**Directions**: How many separate lines in this material contain the string "grade"? Respond with the number alone.

**Given records**:
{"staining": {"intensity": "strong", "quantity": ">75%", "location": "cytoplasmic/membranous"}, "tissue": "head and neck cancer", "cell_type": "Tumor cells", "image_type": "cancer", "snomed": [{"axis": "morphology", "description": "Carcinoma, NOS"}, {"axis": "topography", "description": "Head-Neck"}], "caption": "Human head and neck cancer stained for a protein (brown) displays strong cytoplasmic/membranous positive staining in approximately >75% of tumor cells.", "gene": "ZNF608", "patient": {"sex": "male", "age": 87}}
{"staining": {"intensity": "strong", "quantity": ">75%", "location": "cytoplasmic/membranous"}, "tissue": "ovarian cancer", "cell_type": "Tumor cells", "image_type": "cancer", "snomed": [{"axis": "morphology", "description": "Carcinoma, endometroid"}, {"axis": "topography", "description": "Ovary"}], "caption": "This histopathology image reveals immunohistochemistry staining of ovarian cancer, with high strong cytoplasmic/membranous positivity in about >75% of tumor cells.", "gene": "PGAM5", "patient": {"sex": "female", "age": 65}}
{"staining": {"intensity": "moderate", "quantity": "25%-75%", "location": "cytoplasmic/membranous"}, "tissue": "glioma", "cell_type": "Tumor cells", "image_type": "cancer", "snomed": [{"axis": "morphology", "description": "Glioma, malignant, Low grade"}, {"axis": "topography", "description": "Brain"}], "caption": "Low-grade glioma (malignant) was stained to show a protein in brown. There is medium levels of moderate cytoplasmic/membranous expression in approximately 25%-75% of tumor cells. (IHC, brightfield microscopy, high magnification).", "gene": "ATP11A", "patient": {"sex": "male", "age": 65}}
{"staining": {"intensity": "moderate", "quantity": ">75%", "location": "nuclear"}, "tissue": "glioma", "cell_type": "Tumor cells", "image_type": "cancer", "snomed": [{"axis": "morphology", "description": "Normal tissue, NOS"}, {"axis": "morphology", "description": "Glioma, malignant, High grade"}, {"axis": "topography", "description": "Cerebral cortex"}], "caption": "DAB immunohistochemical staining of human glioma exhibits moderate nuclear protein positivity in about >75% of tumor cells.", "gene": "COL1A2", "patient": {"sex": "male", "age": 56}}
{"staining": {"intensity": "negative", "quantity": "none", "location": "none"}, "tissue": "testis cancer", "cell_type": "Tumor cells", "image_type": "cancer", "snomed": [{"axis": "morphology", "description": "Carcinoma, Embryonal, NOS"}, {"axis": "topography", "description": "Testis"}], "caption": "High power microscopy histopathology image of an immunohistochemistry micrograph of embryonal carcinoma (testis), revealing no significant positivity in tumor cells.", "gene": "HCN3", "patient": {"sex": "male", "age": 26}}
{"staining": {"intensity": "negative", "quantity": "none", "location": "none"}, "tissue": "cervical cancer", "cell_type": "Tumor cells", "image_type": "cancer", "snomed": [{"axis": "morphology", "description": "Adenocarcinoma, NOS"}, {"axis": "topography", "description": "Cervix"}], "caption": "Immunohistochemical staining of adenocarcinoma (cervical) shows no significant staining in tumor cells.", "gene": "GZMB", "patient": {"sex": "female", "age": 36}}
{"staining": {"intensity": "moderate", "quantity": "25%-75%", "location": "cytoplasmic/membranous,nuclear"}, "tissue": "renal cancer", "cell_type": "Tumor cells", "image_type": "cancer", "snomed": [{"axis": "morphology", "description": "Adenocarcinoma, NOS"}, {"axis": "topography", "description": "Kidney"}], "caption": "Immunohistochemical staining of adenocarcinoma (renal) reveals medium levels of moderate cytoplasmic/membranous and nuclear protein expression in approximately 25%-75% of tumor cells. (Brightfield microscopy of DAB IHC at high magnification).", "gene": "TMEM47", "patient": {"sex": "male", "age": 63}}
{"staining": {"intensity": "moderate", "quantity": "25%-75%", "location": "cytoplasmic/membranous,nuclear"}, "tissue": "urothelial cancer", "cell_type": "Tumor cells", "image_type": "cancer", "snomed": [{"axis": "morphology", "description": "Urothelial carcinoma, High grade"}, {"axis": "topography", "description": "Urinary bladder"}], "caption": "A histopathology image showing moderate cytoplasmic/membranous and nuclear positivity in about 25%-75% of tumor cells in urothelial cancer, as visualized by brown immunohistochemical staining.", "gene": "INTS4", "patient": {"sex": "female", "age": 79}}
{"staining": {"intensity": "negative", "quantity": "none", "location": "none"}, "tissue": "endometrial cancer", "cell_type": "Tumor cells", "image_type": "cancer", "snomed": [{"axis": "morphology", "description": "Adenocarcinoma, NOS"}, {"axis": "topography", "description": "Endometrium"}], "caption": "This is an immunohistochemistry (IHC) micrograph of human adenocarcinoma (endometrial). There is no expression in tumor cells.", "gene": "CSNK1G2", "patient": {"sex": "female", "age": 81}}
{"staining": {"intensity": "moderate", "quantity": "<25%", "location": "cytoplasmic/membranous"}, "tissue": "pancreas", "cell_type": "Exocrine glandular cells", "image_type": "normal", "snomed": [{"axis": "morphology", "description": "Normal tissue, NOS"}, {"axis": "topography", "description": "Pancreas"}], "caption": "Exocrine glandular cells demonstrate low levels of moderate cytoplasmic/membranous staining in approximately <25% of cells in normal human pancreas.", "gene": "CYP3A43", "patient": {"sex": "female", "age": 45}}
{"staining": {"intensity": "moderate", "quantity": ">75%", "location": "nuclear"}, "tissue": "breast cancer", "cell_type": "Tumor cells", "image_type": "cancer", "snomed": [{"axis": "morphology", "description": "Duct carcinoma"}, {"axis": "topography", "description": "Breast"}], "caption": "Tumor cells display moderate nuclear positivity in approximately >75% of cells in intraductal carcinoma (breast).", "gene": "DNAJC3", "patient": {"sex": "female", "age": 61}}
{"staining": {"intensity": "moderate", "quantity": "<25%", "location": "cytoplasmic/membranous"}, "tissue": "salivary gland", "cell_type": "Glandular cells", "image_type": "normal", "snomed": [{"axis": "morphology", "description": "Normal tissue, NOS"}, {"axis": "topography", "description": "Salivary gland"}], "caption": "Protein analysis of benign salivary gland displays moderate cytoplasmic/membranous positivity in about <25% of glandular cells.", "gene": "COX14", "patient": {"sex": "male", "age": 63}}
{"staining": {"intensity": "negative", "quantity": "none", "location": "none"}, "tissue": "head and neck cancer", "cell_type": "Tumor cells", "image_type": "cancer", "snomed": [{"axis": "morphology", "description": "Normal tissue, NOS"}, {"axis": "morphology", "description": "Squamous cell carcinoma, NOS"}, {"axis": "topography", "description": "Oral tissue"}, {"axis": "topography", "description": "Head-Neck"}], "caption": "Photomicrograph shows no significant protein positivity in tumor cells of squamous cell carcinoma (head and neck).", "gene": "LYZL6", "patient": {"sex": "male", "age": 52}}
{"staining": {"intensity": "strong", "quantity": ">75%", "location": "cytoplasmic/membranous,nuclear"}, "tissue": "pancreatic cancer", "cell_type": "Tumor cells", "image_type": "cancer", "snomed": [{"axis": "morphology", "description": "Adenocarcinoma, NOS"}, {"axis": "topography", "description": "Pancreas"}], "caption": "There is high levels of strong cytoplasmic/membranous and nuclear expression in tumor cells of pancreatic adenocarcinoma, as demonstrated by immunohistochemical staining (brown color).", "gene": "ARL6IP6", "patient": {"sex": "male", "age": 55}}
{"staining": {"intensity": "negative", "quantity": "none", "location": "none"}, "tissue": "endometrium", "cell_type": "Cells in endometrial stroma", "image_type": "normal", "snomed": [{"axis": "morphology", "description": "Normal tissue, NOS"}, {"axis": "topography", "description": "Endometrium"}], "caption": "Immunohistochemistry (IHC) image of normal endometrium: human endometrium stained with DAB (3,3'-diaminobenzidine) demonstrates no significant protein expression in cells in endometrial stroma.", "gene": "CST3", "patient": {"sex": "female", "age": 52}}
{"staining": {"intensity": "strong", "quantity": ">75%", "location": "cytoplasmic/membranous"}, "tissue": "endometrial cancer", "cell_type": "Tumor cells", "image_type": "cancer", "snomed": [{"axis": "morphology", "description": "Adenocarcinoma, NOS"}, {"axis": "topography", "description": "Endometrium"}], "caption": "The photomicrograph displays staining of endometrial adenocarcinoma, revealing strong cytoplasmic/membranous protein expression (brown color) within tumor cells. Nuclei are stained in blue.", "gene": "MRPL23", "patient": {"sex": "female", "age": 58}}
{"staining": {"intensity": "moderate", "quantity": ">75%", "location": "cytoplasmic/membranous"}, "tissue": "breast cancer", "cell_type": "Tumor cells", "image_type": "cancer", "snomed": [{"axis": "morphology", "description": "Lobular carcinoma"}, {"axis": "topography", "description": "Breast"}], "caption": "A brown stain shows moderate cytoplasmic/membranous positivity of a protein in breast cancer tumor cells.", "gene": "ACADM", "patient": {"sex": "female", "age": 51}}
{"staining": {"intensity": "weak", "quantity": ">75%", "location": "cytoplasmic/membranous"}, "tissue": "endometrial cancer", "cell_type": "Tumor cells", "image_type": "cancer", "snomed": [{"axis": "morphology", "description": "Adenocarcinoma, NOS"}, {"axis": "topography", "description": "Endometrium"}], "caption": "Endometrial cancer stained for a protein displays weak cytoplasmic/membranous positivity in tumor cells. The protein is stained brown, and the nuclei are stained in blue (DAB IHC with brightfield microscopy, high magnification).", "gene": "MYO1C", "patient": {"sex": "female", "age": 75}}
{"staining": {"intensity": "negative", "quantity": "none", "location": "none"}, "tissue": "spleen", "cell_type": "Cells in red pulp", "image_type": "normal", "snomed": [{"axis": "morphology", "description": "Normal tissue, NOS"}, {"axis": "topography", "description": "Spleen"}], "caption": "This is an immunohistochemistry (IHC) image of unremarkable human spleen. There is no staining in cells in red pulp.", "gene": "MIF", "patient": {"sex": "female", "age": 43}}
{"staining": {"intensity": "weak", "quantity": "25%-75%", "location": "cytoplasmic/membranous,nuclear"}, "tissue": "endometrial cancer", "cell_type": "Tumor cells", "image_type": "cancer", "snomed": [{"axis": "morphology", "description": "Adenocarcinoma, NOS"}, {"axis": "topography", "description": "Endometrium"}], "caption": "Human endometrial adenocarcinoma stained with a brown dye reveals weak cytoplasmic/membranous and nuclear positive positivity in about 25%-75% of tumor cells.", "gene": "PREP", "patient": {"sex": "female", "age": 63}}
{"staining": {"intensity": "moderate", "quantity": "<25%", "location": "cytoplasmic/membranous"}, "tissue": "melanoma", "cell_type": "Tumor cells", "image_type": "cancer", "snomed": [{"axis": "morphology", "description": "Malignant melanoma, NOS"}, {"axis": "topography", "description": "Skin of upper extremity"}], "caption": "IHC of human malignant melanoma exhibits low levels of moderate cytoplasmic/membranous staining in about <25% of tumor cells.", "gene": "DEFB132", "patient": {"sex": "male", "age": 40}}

**Completed task**: 3